(Dataset records)

»»

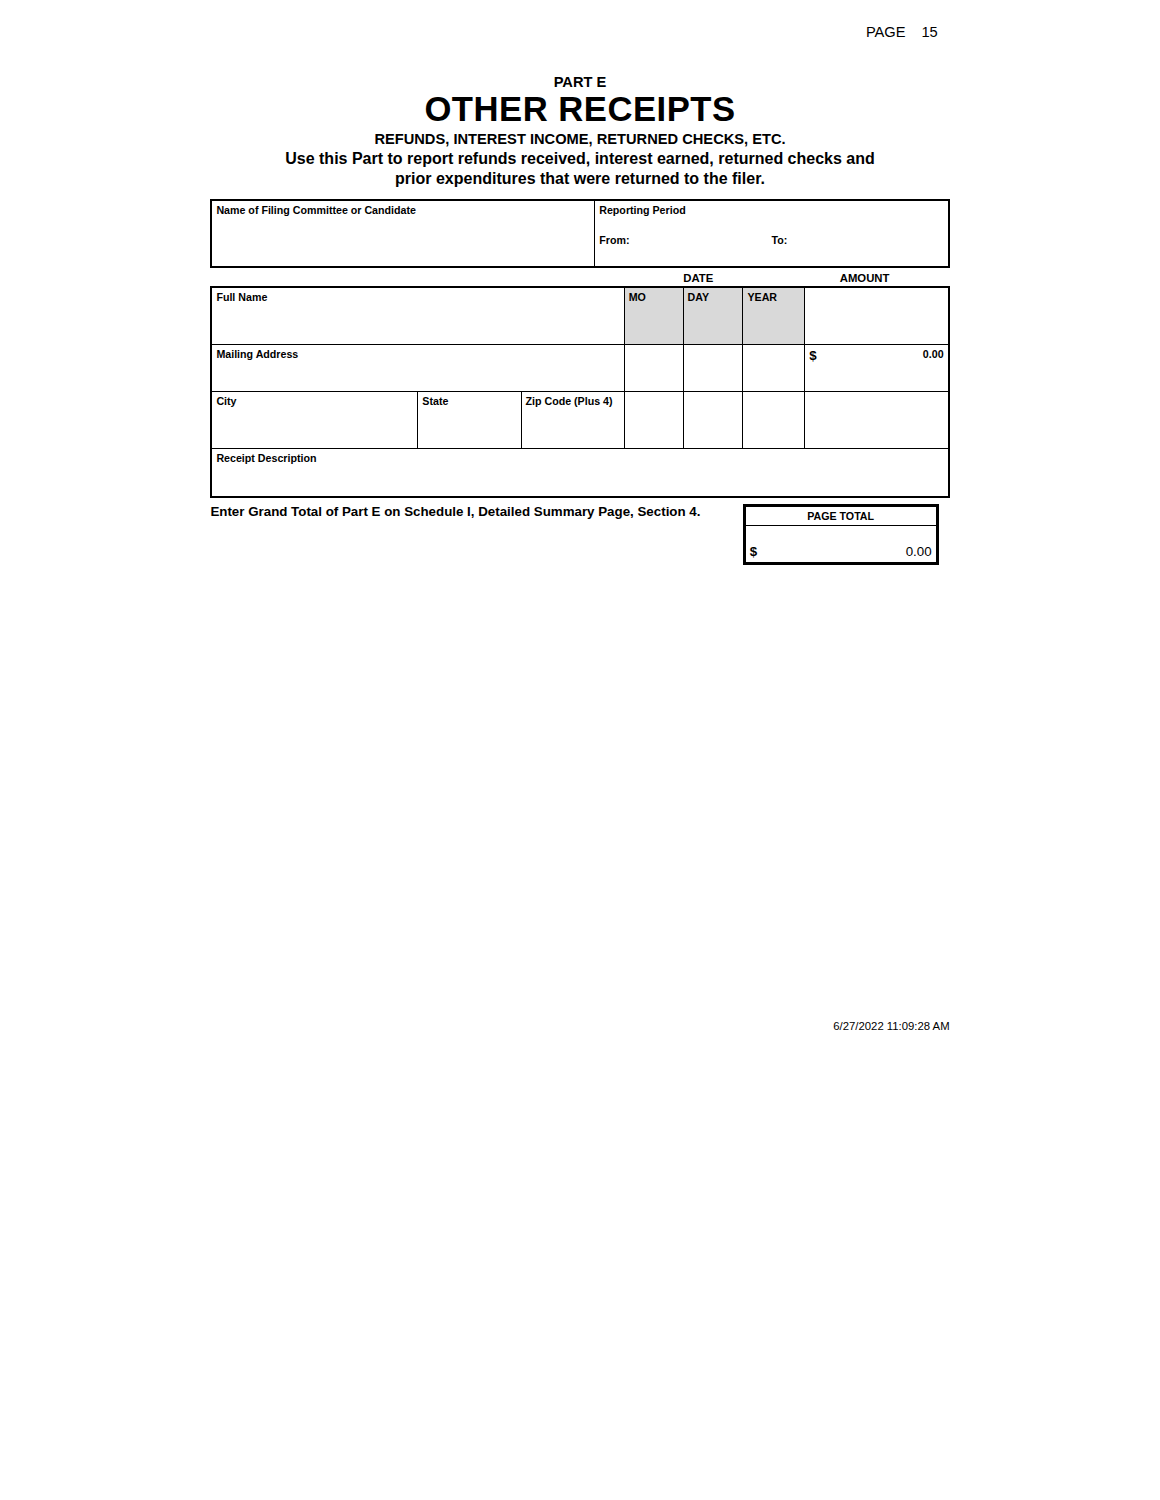PAGE 15
PART E
OTHER RECEIPTS
REFUNDS, INTEREST INCOME, RETURNED CHECKS, ETC.
Use this Part to report refunds received, interest earned, returned checks and
prior expenditures that were returned to the filer.
| Name of Filing Committee or Candidate | Reporting Period / From: / To: / |
| | DATE | AMOUNT |
| Full Name | MO | DAY | YEAR | |
| Mailing Address | | | | $ 0.00 |
| City | State | Zip Code (Plus 4) | | | | |
| Receipt Description |
| Enter Grand Total of Part E on Schedule I, Detailed Summary Page, Section 4. | / PAGE TOTAL / / $ 0.00 / |
6/27/2022 11:09:28 AM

««

Exercise requirements: Copy all records exactly, no images.

Solution:
PAGE 15
PART E
OTHER RECEIPTS
REFUNDS, INTEREST INCOME, RETURNED CHECKS, ETC.
Use this Part to report refunds received, interest earned, returned checks and
prior expenditures that were returned to the filer.
| Name of Filing Committee or Candidate | Reporting Period / From: / To: / |
| | DATE | AMOUNT |
| Full Name | MO | DAY | YEAR | |
| Mailing Address | | | | $ 0.00 |
| City | State | Zip Code (Plus 4) | | | | |
| Receipt Description |
| Enter Grand Total of Part E on Schedule I, Detailed Summary Page, Section 4. | / PAGE TOTAL / / $ 0.00 / |
6/27/2022 11:09:28 AM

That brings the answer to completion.